======== Entries supplied ========
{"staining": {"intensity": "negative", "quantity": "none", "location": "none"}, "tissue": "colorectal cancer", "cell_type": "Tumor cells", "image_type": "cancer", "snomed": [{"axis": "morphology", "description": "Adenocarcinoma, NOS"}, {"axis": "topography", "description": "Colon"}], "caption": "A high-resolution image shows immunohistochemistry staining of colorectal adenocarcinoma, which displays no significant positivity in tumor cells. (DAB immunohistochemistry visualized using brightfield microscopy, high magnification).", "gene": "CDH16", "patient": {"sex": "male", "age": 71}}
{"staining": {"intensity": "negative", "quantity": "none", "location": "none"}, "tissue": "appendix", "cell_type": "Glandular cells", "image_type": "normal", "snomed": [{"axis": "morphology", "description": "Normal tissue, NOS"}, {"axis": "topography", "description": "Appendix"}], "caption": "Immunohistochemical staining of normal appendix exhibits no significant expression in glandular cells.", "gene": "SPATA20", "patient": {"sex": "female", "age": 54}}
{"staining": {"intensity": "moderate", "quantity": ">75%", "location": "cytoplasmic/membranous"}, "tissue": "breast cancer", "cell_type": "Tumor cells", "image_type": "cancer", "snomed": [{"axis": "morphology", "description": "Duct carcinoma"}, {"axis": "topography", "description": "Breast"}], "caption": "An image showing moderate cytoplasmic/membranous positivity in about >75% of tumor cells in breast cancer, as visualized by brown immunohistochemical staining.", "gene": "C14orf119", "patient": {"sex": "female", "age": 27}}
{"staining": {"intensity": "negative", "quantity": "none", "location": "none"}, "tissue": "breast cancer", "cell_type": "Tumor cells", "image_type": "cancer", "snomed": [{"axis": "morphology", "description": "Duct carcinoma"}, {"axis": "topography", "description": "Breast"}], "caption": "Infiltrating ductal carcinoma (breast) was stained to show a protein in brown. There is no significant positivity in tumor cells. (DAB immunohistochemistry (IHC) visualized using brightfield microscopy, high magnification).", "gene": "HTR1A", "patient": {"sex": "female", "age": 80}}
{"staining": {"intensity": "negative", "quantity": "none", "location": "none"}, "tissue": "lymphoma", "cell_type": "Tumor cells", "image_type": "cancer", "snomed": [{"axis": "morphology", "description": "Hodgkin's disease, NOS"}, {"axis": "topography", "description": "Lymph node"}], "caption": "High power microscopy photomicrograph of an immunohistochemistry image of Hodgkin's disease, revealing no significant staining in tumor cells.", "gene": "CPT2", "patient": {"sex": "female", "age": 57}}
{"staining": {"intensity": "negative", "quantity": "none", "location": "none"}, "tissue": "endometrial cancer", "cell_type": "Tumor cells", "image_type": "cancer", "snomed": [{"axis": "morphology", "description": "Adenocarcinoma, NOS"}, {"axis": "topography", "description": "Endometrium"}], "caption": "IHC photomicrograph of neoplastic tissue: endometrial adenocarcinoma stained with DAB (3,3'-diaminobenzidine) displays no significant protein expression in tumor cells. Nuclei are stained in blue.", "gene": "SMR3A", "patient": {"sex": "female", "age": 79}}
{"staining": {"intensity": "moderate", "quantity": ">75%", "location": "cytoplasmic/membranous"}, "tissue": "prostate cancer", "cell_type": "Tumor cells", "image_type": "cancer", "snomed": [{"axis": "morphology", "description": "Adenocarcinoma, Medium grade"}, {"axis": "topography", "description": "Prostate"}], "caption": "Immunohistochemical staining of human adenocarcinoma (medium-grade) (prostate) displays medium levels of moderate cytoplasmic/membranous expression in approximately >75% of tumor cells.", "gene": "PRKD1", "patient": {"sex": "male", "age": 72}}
========
From the records above, return each line that has the string "membranous".

{"staining": {"intensity": "moderate", "quantity": ">75%", "location": "cytoplasmic/membranous"}, "tissue": "breast cancer", "cell_type": "Tumor cells", "image_type": "cancer", "snomed": [{"axis": "morphology", "description": "Duct carcinoma"}, {"axis": "topography", "description": "Breast"}], "caption": "An image showing moderate cytoplasmic/membranous positivity in about >75% of tumor cells in breast cancer, as visualized by brown immunohistochemical staining.", "gene": "C14orf119", "patient": {"sex": "female", "age": 27}}
{"staining": {"intensity": "moderate", "quantity": ">75%", "location": "cytoplasmic/membranous"}, "tissue": "prostate cancer", "cell_type": "Tumor cells", "image_type": "cancer", "snomed": [{"axis": "morphology", "description": "Adenocarcinoma, Medium grade"}, {"axis": "topography", "description": "Prostate"}], "caption": "Immunohistochemical staining of human adenocarcinoma (medium-grade) (prostate) displays medium levels of moderate cytoplasmic/membranous expression in approximately >75% of tumor cells.", "gene": "PRKD1", "patient": {"sex": "male", "age": 72}}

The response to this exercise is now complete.